-- Reading text --
The Frontiers of Real-coded Genetic Algorithms

Abstract

Real-coded genetic algorithms (RCGA) are expected to solve efficiently real parameter optimization problems of multimodality, parameter dependency, and ill-scale. Multi-parental crossovers such as the simplex crossover (SPX) and the UNDX-m as extensions of the unimodal normal distribution crossove (UNDX) show relatively good performance for RCGA. The minimal generation gap (MGG) is used widely as a generation alternation model for RCGA. However, the MGG is not suited for multi-parental crossovers. Both the SPX and the UNDX-m have their own drawbacks respectively. Therefore, RCGA composed of them cannot be applied to highly dimensional problems, because their hidden faults appear. This paper presents a new and robust faramework for RCGA. First, we propose a generation alternation model called JGG (just generation gap) suited for multi-parental crossovers. The JGG replaces parents with children completely every generation. To solve the asymmetry and bias of children distribution generated by the SPX and the UNDX-m, an enhanced SPX (e-SPX) and an enhanced UNDX (e-UNDX) are proposed. Moreover, we propose a crossover called REX(φ,n+k) as a generlization of the e-UNDX, where φ and n+k denote some probability distribution and the number of parents respectively. A concept of the globally descent direction (GDD) is introduced to handle the situations where the population does not cover any optimum. The GDD can be used under the big valley structure. Then, we propose REX^star as an extention of the REX(φ,n+k) that can generate children to the GDD efficiently. Several experiments show excellent performance and robustness of the REX^star. Finally, the future work is discussed.

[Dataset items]
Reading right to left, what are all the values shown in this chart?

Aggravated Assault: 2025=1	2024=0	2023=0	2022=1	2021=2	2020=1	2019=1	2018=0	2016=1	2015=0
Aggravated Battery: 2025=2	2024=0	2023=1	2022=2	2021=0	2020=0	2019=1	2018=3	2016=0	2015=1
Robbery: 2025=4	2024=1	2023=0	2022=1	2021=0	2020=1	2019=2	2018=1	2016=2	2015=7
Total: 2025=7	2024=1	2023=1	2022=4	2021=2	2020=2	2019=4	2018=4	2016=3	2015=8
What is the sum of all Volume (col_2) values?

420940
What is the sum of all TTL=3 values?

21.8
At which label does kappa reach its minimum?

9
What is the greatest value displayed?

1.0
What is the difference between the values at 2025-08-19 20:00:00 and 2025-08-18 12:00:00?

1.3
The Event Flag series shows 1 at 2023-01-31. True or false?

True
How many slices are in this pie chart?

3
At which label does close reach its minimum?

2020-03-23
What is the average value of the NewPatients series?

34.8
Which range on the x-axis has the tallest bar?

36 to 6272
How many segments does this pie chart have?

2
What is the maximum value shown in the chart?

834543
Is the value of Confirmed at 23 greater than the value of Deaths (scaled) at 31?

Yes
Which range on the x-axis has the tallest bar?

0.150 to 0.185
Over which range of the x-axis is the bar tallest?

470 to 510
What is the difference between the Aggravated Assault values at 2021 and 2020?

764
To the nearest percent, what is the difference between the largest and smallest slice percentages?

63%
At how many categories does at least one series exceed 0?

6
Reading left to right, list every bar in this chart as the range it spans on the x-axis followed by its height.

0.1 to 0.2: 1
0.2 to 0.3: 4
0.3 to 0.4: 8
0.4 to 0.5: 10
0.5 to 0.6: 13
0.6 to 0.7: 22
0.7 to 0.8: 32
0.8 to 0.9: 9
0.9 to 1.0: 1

-- What you should do --
Reproduce the entire abstract on real-coded genetic algorithms word for word. Rely only on the text, not on the items.

-- Task output --
The Frontiers of Real-coded Genetic Algorithms

Abstract

Real-coded genetic algorithms (RCGA) are expected to solve efficiently real parameter optimization problems of multimodality, parameter dependency, and ill-scale. Multi-parental crossovers such as the simplex crossover (SPX) and the UNDX-m as extensions of the unimodal normal distribution crossove (UNDX) show relatively good performance for RCGA. The minimal generation gap (MGG) is used widely as a generation alternation model for RCGA. However, the MGG is not suited for multi-parental crossovers. Both the SPX and the UNDX-m have their own drawbacks respectively. Therefore, RCGA composed of them cannot be applied to highly dimensional problems, because their hidden faults appear. This paper presents a new and robust faramework for RCGA. First, we propose a generation alternation model called JGG (just generation gap) suited for multi-parental crossovers. The JGG replaces parents with children completely every generation. To solve the asymmetry and bias of children distribution generated by the SPX and the UNDX-m, an enhanced SPX (e-SPX) and an enhanced UNDX (e-UNDX) are proposed. Moreover, we propose a crossover called REX(φ,n+k) as a generlization of the e-UNDX, where φ and n+k denote some probability distribution and the number of parents respectively. A concept of the globally descent direction (GDD) is introduced to handle the situations where the population does not cover any optimum. The GDD can be used under the big valley structure. Then, we propose REX^star as an extention of the REX(φ,n+k) that can generate children to the GDD efficiently. Several experiments show excellent performance and robustness of the REX^star. Finally, the future work is discussed.